One part of the entries below is wanted: the lines from the one containing "15: (516, 563, 0.43)" through the one containing "24: (677, 536, 0.42)". Write those out exactly and nothing else.

## Supplied records
━━━━━━━━━━━━━━━━━━━━━━━━━━━━━━
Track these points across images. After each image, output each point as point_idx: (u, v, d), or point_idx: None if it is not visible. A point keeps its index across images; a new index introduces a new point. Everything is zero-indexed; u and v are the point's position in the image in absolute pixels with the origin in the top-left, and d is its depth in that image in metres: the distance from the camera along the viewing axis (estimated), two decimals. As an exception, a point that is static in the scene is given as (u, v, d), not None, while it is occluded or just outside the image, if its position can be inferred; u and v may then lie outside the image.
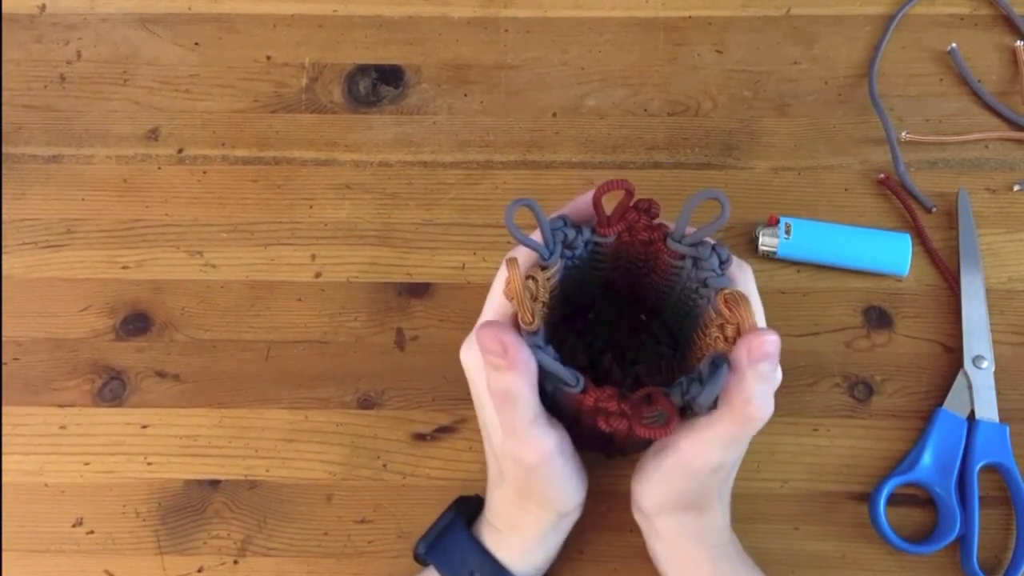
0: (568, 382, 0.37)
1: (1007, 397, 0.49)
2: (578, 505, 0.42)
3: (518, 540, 0.43)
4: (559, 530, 0.43)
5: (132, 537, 0.47)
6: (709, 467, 0.37)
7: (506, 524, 0.43)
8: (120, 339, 0.52)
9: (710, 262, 0.39)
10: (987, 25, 0.61)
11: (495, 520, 0.43)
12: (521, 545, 0.43)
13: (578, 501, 0.42)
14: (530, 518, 0.42)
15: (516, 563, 0.43)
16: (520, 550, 0.43)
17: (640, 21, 0.62)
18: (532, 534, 0.42)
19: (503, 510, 0.43)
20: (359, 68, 0.60)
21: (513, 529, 0.43)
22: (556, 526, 0.42)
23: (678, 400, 0.37)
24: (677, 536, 0.42)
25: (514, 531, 0.43)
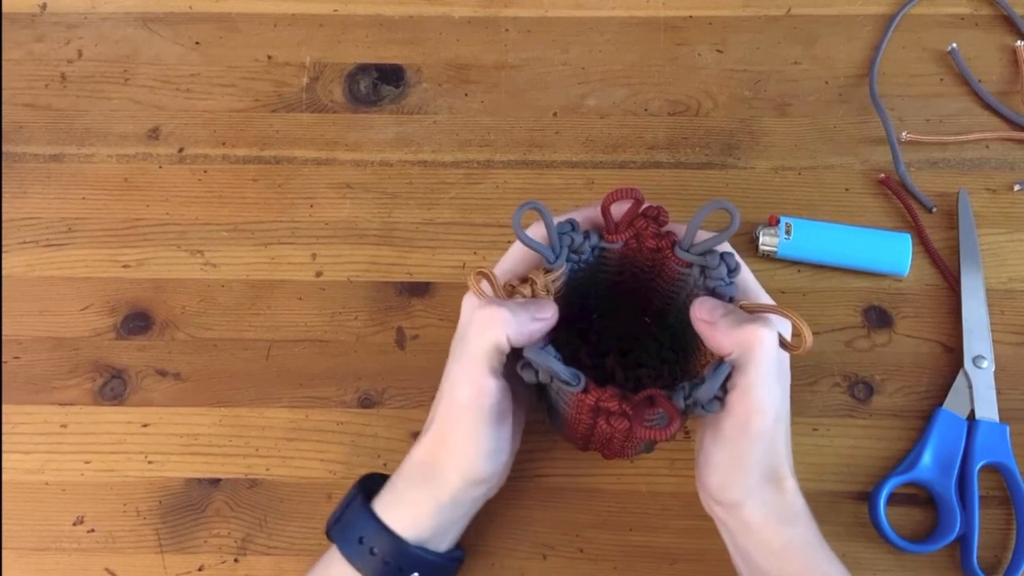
0: (569, 381, 0.37)
1: (1007, 397, 0.49)
2: (489, 476, 0.41)
3: (417, 499, 0.41)
4: (462, 502, 0.41)
5: (133, 535, 0.47)
6: (768, 415, 0.36)
7: (410, 483, 0.41)
8: (121, 338, 0.52)
9: (718, 271, 0.39)
10: (987, 25, 0.61)
11: (400, 480, 0.42)
12: (416, 506, 0.41)
13: (490, 471, 0.40)
14: (436, 480, 0.41)
15: (409, 527, 0.41)
16: (414, 511, 0.41)
17: (640, 21, 0.62)
18: (432, 496, 0.41)
19: (413, 468, 0.41)
20: (360, 67, 0.60)
21: (415, 487, 0.41)
22: (460, 495, 0.41)
23: (680, 403, 0.37)
24: (765, 522, 0.39)
25: (416, 490, 0.41)
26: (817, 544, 0.40)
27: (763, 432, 0.37)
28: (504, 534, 0.47)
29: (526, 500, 0.48)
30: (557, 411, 0.43)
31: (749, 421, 0.36)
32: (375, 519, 0.41)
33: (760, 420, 0.36)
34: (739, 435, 0.37)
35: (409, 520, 0.41)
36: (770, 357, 0.36)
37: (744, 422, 0.36)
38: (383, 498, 0.42)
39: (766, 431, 0.37)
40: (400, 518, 0.41)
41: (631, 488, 0.48)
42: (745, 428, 0.37)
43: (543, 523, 0.47)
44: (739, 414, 0.36)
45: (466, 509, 0.42)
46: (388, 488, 0.42)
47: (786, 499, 0.40)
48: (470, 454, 0.40)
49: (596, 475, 0.48)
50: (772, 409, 0.36)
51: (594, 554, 0.47)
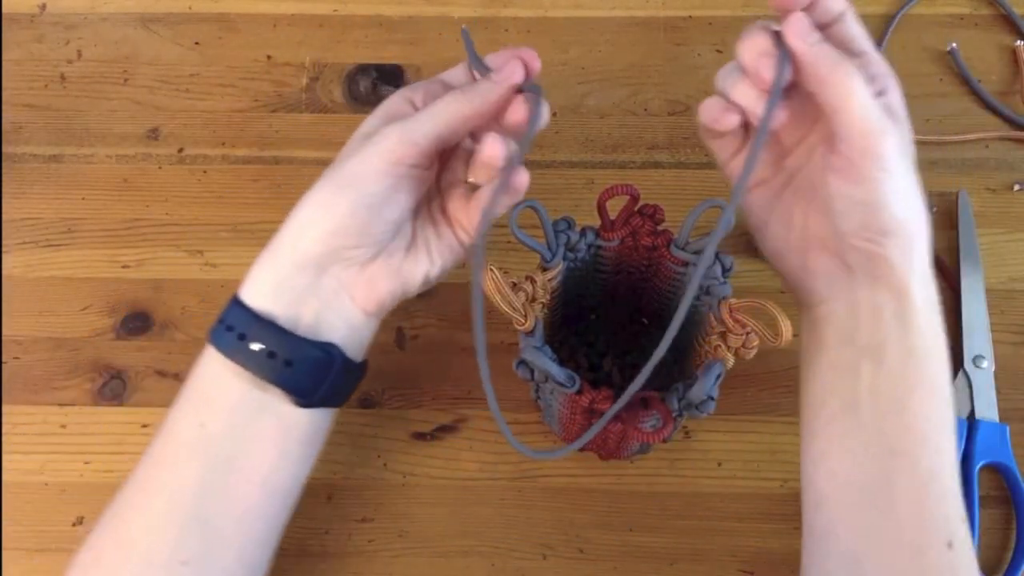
0: (564, 383, 0.37)
1: (1007, 397, 0.49)
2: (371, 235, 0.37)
3: (277, 262, 0.38)
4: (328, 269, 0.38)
5: (132, 536, 0.47)
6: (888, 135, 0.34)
7: (276, 243, 0.39)
8: (120, 338, 0.52)
9: (713, 270, 0.39)
10: (987, 25, 0.61)
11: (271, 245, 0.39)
12: (256, 268, 0.38)
13: (377, 230, 0.37)
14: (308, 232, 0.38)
15: (250, 293, 0.38)
16: (253, 274, 0.38)
17: (640, 21, 0.62)
18: (293, 251, 0.38)
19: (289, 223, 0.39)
20: (359, 68, 0.60)
21: (279, 249, 0.38)
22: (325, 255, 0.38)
23: (674, 404, 0.37)
24: (922, 264, 0.36)
25: (279, 251, 0.38)
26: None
27: (891, 153, 0.34)
28: (504, 534, 0.47)
29: (526, 500, 0.48)
30: (553, 411, 0.43)
31: (870, 144, 0.34)
32: (233, 298, 0.38)
33: (880, 140, 0.34)
34: (865, 163, 0.34)
35: (250, 285, 0.38)
36: (865, 91, 0.34)
37: (866, 147, 0.34)
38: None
39: (892, 153, 0.34)
40: (246, 287, 0.38)
41: (631, 488, 0.48)
42: (872, 153, 0.34)
43: (543, 523, 0.47)
44: (855, 138, 0.34)
45: (309, 276, 0.38)
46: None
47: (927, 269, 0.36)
48: (344, 179, 0.37)
49: (596, 475, 0.48)
50: (888, 130, 0.34)
51: (594, 554, 0.47)
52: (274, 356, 0.37)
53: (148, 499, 0.38)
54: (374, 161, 0.36)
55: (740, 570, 0.46)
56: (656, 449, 0.48)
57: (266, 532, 0.40)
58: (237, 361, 0.37)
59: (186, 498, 0.37)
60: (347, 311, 0.39)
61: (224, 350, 0.37)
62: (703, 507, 0.47)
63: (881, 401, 0.37)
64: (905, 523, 0.36)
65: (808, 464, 0.39)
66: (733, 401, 0.49)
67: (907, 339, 0.36)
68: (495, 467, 0.48)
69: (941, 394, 0.37)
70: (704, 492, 0.48)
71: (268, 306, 0.37)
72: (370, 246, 0.38)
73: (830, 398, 0.38)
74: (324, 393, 0.38)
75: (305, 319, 0.38)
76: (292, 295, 0.38)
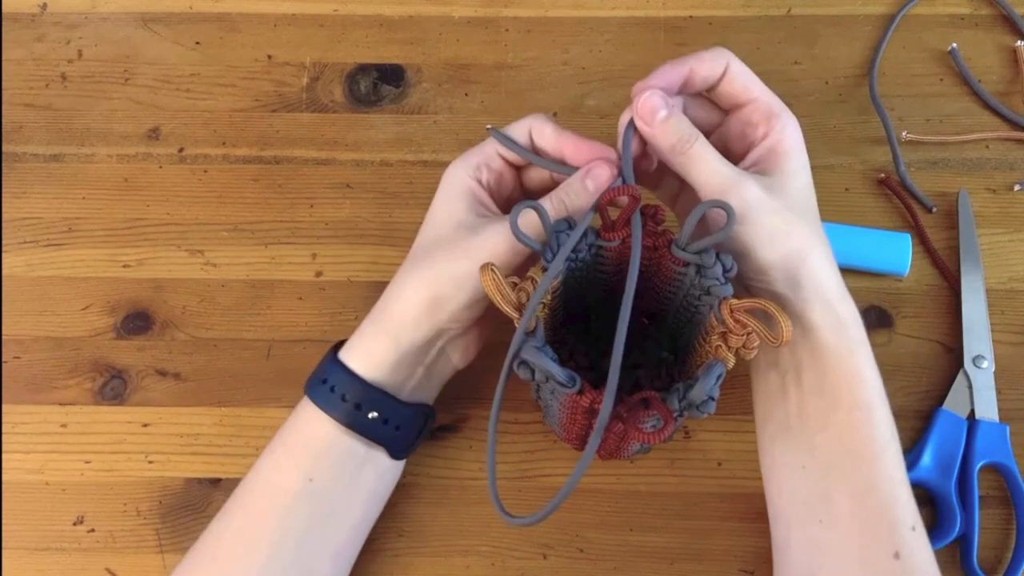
0: (564, 383, 0.37)
1: (1007, 397, 0.49)
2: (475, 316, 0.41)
3: (373, 335, 0.41)
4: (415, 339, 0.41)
5: (133, 536, 0.47)
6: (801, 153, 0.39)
7: (370, 321, 0.42)
8: (121, 338, 0.52)
9: (714, 270, 0.39)
10: (987, 25, 0.61)
11: (365, 322, 0.42)
12: (372, 342, 0.41)
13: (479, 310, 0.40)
14: (389, 315, 0.41)
15: (365, 366, 0.41)
16: (369, 348, 0.41)
17: (641, 21, 0.62)
18: (383, 331, 0.41)
19: (376, 307, 0.42)
20: (360, 67, 0.60)
21: (373, 325, 0.41)
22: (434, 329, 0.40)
23: (674, 405, 0.37)
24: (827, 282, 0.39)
25: (373, 327, 0.41)
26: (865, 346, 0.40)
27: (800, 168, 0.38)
28: (504, 534, 0.47)
29: (526, 500, 0.48)
30: (553, 411, 0.43)
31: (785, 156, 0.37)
32: (337, 361, 0.41)
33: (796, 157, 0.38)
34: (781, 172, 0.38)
35: (365, 358, 0.41)
36: (707, 159, 0.38)
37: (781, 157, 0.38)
38: (349, 342, 0.42)
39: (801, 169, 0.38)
40: (358, 357, 0.41)
41: (631, 488, 0.48)
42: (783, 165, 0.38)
43: (543, 523, 0.47)
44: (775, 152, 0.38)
45: (422, 351, 0.41)
46: (355, 333, 0.42)
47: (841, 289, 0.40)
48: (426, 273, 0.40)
49: (596, 475, 0.48)
50: (739, 182, 0.37)
51: (594, 554, 0.47)
52: (387, 423, 0.41)
53: (251, 548, 0.40)
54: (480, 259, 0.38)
55: (740, 570, 0.46)
56: (656, 449, 0.48)
57: (351, 563, 0.44)
58: (353, 427, 0.41)
59: (289, 546, 0.40)
60: (446, 373, 0.44)
61: (339, 418, 0.40)
62: (703, 507, 0.47)
63: (808, 420, 0.39)
64: (849, 536, 0.37)
65: (765, 480, 0.42)
66: (733, 401, 0.49)
67: (818, 361, 0.39)
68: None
69: (866, 409, 0.39)
70: (704, 492, 0.48)
71: (382, 377, 0.41)
72: (469, 320, 0.41)
73: (768, 419, 0.41)
74: (414, 444, 0.44)
75: (410, 385, 0.42)
76: (407, 369, 0.42)
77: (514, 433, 0.49)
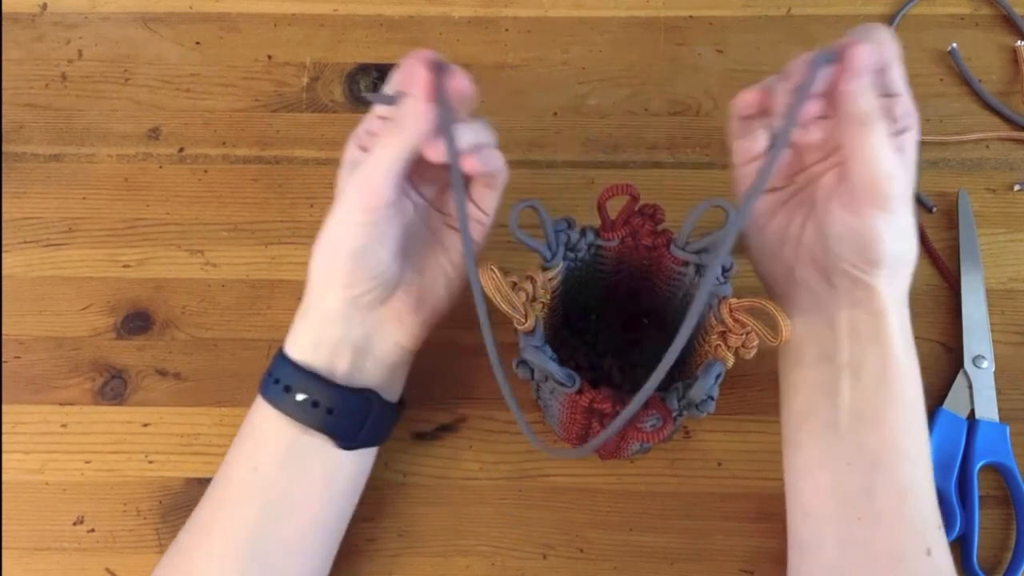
0: (564, 382, 0.37)
1: (1007, 397, 0.49)
2: (375, 278, 0.39)
3: (298, 319, 0.41)
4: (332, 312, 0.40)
5: (133, 535, 0.47)
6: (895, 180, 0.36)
7: (307, 302, 0.41)
8: (121, 338, 0.52)
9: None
10: (987, 25, 0.61)
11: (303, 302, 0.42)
12: (297, 325, 0.41)
13: (378, 272, 0.39)
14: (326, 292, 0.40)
15: (295, 348, 0.41)
16: (295, 331, 0.41)
17: (641, 21, 0.62)
18: (303, 311, 0.41)
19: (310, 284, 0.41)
20: (360, 67, 0.60)
21: (309, 307, 0.41)
22: (347, 304, 0.40)
23: (674, 404, 0.37)
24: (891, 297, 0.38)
25: (310, 310, 0.41)
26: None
27: (895, 196, 0.36)
28: (504, 534, 0.47)
29: (526, 500, 0.48)
30: (553, 411, 0.43)
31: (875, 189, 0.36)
32: (280, 349, 0.41)
33: (886, 184, 0.36)
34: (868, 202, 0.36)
35: (292, 342, 0.41)
36: (882, 140, 0.35)
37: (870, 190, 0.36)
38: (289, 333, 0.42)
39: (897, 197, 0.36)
40: (289, 342, 0.41)
41: (631, 488, 0.48)
42: (876, 196, 0.36)
43: (543, 523, 0.47)
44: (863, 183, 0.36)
45: (340, 326, 0.40)
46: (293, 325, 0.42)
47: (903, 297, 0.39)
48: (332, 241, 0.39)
49: (596, 475, 0.48)
50: (895, 175, 0.36)
51: (594, 554, 0.47)
52: (317, 405, 0.40)
53: (209, 539, 0.40)
54: (349, 218, 0.38)
55: (740, 570, 0.46)
56: (656, 449, 0.48)
57: (318, 564, 0.43)
58: (284, 411, 0.40)
59: (243, 538, 0.40)
60: (379, 353, 0.42)
61: (272, 401, 0.40)
62: (703, 507, 0.47)
63: (861, 417, 0.38)
64: (887, 533, 0.37)
65: (793, 477, 0.41)
66: (733, 401, 0.49)
67: (884, 358, 0.38)
68: (495, 467, 0.48)
69: (915, 408, 0.39)
70: (704, 492, 0.48)
71: (309, 359, 0.40)
72: (383, 286, 0.40)
73: (812, 414, 0.40)
74: (364, 435, 0.42)
75: (341, 368, 0.41)
76: (329, 348, 0.40)
77: (514, 433, 0.49)
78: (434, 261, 0.42)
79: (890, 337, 0.38)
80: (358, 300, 0.40)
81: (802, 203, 0.40)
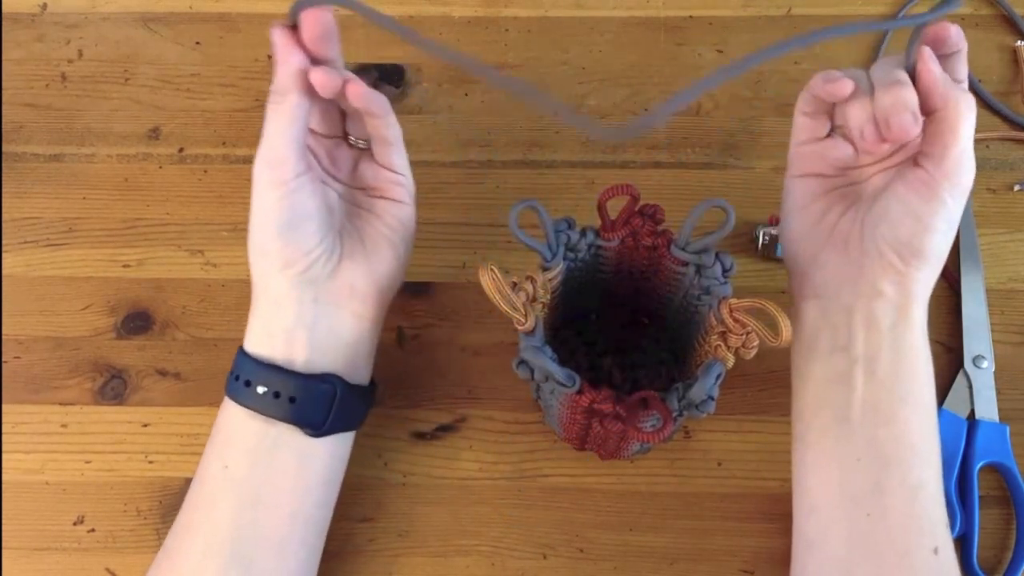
0: (564, 382, 0.37)
1: (1007, 397, 0.49)
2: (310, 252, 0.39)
3: (260, 310, 0.41)
4: (276, 293, 0.40)
5: (133, 535, 0.47)
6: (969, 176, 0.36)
7: (254, 296, 0.41)
8: (121, 337, 0.52)
9: (713, 270, 0.40)
10: (987, 25, 0.61)
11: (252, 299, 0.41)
12: (251, 317, 0.41)
13: (311, 245, 0.39)
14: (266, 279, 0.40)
15: (250, 342, 0.41)
16: (250, 323, 0.41)
17: (641, 21, 0.62)
18: (267, 298, 0.40)
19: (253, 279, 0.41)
20: (360, 67, 0.60)
21: (257, 300, 0.41)
22: (292, 285, 0.40)
23: (674, 404, 0.37)
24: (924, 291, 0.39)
25: (258, 301, 0.41)
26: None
27: (964, 190, 0.36)
28: (504, 534, 0.47)
29: (526, 500, 0.48)
30: (553, 411, 0.43)
31: (957, 173, 0.36)
32: (239, 349, 0.41)
33: (965, 172, 0.36)
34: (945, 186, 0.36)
35: (248, 337, 0.41)
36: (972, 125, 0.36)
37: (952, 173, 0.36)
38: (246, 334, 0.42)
39: (965, 191, 0.36)
40: (247, 338, 0.41)
41: (631, 488, 0.48)
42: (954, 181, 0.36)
43: (543, 523, 0.47)
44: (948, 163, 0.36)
45: (290, 309, 0.40)
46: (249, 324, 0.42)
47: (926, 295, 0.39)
48: (258, 225, 0.39)
49: (596, 475, 0.48)
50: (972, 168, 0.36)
51: (594, 554, 0.47)
52: (279, 396, 0.39)
53: (190, 541, 0.40)
54: (264, 199, 0.39)
55: (740, 570, 0.46)
56: (656, 449, 0.48)
57: (304, 557, 0.42)
58: (247, 405, 0.40)
59: (222, 538, 0.39)
60: (338, 330, 0.41)
61: (235, 397, 0.40)
62: (703, 507, 0.47)
63: (874, 412, 0.38)
64: (895, 530, 0.37)
65: (802, 471, 0.40)
66: (733, 401, 0.49)
67: (900, 352, 0.38)
68: (495, 467, 0.48)
69: (928, 406, 0.39)
70: (704, 492, 0.48)
71: (265, 351, 0.40)
72: (322, 258, 0.40)
73: (823, 408, 0.39)
74: (334, 421, 0.41)
75: (300, 354, 0.40)
76: (283, 335, 0.40)
77: (514, 433, 0.49)
78: (372, 229, 0.43)
79: (910, 332, 0.38)
80: (302, 277, 0.40)
81: (846, 196, 0.41)
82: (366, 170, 0.44)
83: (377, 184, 0.43)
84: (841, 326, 0.39)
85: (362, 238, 0.42)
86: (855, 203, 0.40)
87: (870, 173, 0.40)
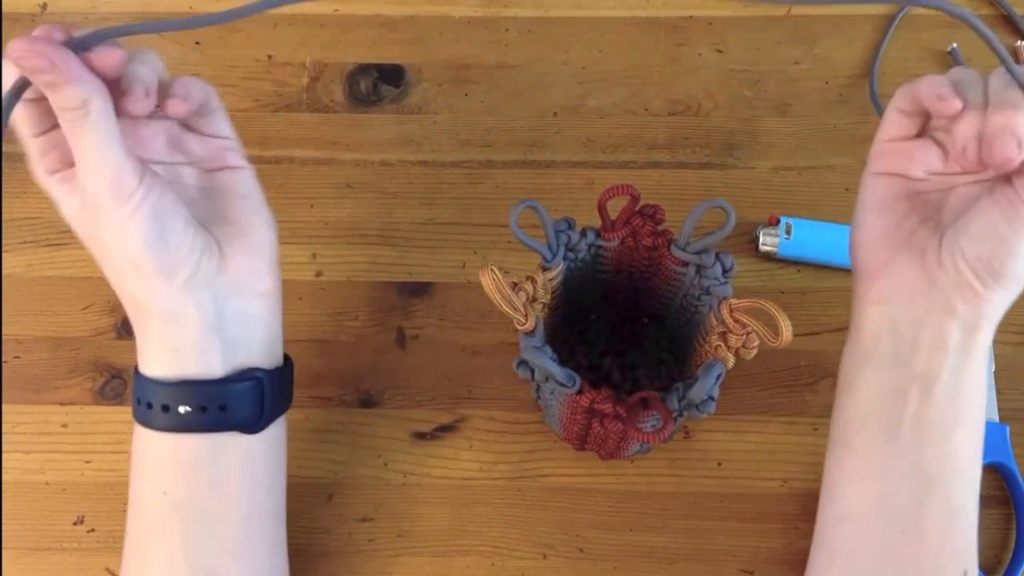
0: (564, 382, 0.37)
1: (1007, 397, 0.49)
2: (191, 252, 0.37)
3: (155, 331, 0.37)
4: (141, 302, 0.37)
5: (133, 535, 0.47)
6: None
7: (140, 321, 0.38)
8: (121, 337, 0.52)
9: (713, 270, 0.40)
10: (988, 25, 0.60)
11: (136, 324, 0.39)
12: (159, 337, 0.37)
13: (186, 244, 0.36)
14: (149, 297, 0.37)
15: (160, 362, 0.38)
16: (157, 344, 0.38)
17: (641, 21, 0.62)
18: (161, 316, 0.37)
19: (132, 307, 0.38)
20: (360, 67, 0.60)
21: (148, 322, 0.38)
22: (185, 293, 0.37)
23: (674, 404, 0.37)
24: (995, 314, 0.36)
25: (150, 323, 0.37)
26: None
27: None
28: (504, 534, 0.47)
29: (526, 500, 0.48)
30: (553, 411, 0.43)
31: None
32: (136, 371, 0.39)
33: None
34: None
35: (150, 361, 0.38)
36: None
37: None
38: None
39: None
40: (147, 363, 0.38)
41: (631, 488, 0.48)
42: None
43: (543, 523, 0.47)
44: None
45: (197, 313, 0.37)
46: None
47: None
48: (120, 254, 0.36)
49: (596, 475, 0.48)
50: None
51: (594, 554, 0.47)
52: (205, 409, 0.37)
53: (146, 572, 0.39)
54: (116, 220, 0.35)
55: (740, 570, 0.46)
56: (656, 449, 0.48)
57: (265, 552, 0.41)
58: (173, 429, 0.38)
59: (178, 561, 0.38)
60: (248, 318, 0.39)
61: (152, 424, 0.38)
62: (703, 507, 0.47)
63: (925, 430, 0.37)
64: (929, 552, 0.37)
65: (839, 478, 0.39)
66: (733, 401, 0.49)
67: (961, 375, 0.37)
68: (495, 467, 0.48)
69: (978, 430, 0.38)
70: (704, 492, 0.48)
71: (174, 370, 0.38)
72: (204, 254, 0.37)
73: (872, 418, 0.38)
74: (268, 412, 0.39)
75: (215, 359, 0.38)
76: (192, 347, 0.37)
77: (514, 433, 0.49)
78: (231, 206, 0.40)
79: (974, 355, 0.37)
80: (192, 282, 0.37)
81: (928, 202, 0.38)
82: (192, 144, 0.41)
83: (211, 155, 0.41)
84: (906, 339, 0.37)
85: (227, 219, 0.39)
86: (937, 211, 0.38)
87: (957, 183, 0.37)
━━━━━━━━━━━━━━━━━━━━━━━━━━━━━━
## Response for this exercise
15: (516, 563, 0.43)
16: (520, 550, 0.43)
17: (640, 21, 0.62)
18: (532, 534, 0.42)
19: (503, 510, 0.43)
20: (359, 68, 0.60)
21: (513, 529, 0.43)
22: (556, 526, 0.42)
23: (678, 400, 0.37)
24: (677, 536, 0.42)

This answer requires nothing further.